Structure and committees
Board of Directors
The Board of Directors comprises 9 Directors, including 4 non-executive Directors, 3 non-executive and independent Directors within the meaning of Article 7:87 §1 of the CSA and the 2020 Code, 1 non-executive Director representing shareholder Aedifica, and 1 executive Director (member of the Executive Committee representing shareholder Aedifica). The Board meets at least 8 times a year.
Its role:
- Decides the company's strategic directions
- Actively oversees the quality of management and its compliance with the strategy
- Examines the quality of the information given to investors and the public
- Incorporates the risks and opportunities associated with climate change into the global strategy
- Provides the company's entrepreneurial leadership
Audit Committee
The Audit Committee comprises 3 Directors, including 2 non-executive Directors and 1 non-executive independent Director within the meaning of Article 7:87 §1 of the CSA and the 2020 Code.
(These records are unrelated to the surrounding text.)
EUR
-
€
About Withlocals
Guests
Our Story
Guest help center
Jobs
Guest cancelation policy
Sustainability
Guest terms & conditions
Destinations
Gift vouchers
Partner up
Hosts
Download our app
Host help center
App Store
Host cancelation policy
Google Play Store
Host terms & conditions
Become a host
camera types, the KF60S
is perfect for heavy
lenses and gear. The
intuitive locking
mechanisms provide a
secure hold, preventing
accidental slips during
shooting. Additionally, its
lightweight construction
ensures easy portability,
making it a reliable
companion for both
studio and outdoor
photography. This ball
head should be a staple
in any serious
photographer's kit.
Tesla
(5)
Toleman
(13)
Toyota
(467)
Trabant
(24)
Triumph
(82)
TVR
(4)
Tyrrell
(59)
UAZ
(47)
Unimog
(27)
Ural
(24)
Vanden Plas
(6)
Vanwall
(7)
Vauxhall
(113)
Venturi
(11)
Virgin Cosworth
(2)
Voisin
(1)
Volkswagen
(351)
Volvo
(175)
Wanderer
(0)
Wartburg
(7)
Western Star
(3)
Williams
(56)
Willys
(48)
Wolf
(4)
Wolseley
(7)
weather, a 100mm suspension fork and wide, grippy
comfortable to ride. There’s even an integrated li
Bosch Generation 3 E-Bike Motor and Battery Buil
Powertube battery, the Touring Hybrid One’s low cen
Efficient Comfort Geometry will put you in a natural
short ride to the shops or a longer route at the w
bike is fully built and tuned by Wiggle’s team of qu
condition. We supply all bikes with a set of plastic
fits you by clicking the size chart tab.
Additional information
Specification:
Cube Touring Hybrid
The Director representing shareholder Aedifica attends meetings as an observer. The members of this Committee have a collective competence in the company's sector of activity. At least 1 member is competent in accounting and auditing. The Audit Committee assists the Board of Directors with regard to the independence of the auditor and the auditor's independence regarding:
- The process of preparing financial and non-financial information
- The effectiveness of the company's internal control and risk management mechanisms
- The internal audit and its effectiveness
- The legal audit of the annual and consolidated accounts
External Audit
- The General Meeting appointed KPMG, Company auditors certified by the FSMA and represented by Mr Jean-François Kupper, Auditor, to carry out external audits of Cofinimmo's business. Their role is to certify the annual accounts and review the half-yearly accounts, as for any limited liability company.
- Cofinimmo, being an RREC, the company auditors also prepare special reports at the request of the Financial Services and Markets Authority (FSMA).
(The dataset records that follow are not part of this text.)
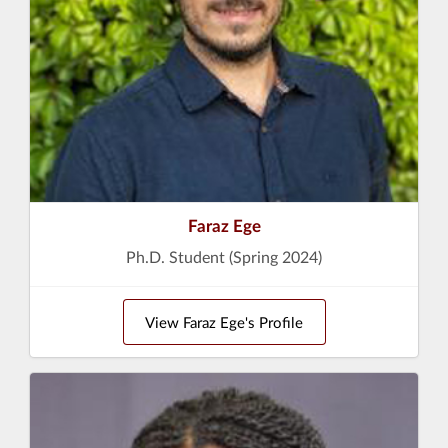
Faraz Ege
Ph.D. Student (Spring 2024)
View Faraz Ege's Profile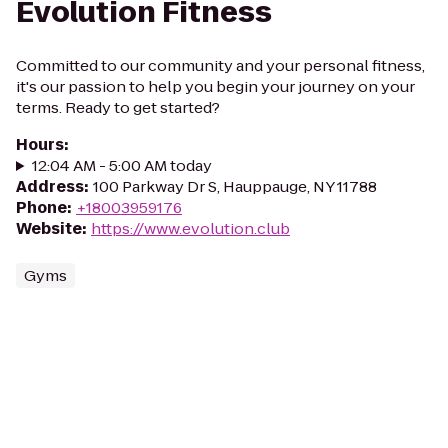
Evolution Fitness
Committed to our community and your personal fitness,
it's our passion to help you begin your journey on your
terms. Ready to get started?
Hours
:
12:04 AM - 5:00 AM today
Address
:
100 Parkway Dr S, Hauppauge, NY 11788
Phone
:
+18003959176
Website
:
https://www.evolution.club
Gyms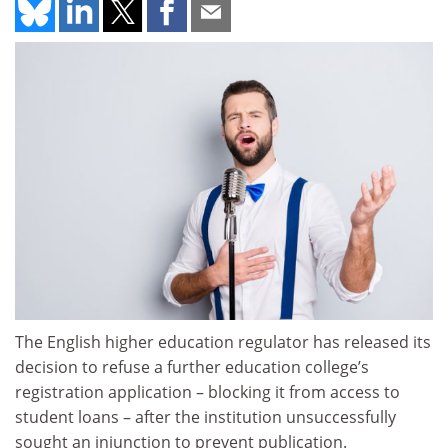
The English higher education regulator has released its
decision to refuse a further education college’s
registration application – blocking it from access to
student loans – after the institution unsuccessfully
sought an injunction to prevent publication.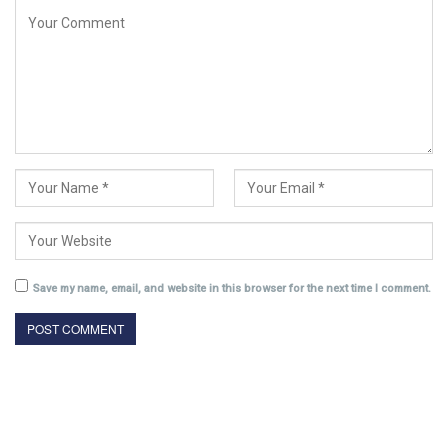
Save my name, email, and website in this browser for the next time I comment.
Nomination, Remuneration and Corporate Governance Committee
The Nomination, Remuneration and Corporate Governance Committee comprises 4 Directors, including 2 independent Directors within the meaning of Article 7:87 §1 of the CSA and the 2020 Code, and 2 non-executive Directors. The Director representing shareholder Aedifica attends meetings as an observer. This Committee advises and assists the Board of Directors on all issues relating to:
- The composition of the Board of Directors, its Committees and the Executive Committee
- The selection, evaluation and appointment of the members of the Board of Directors and the Executive Committee
- The remuneration policy for the members of the Board of Directors and the Executive Committee
- Corporate Governance
Executive committee
The Executive Committee consists of 4 members. Besides the chairwoman, Mrs Yeliz Bicici (COO), it consists of 3 other members who may or may not be Directors. The Executive Committee is responsible for the company's day-to-day management and has been given special powers by the Board of Directors. The Executive Committee acts as a collegial body to ensure the effective implementation of organisational strategy. It meets in principle every week, and each member is individually responsible for the operational and functional tasks assigned to them.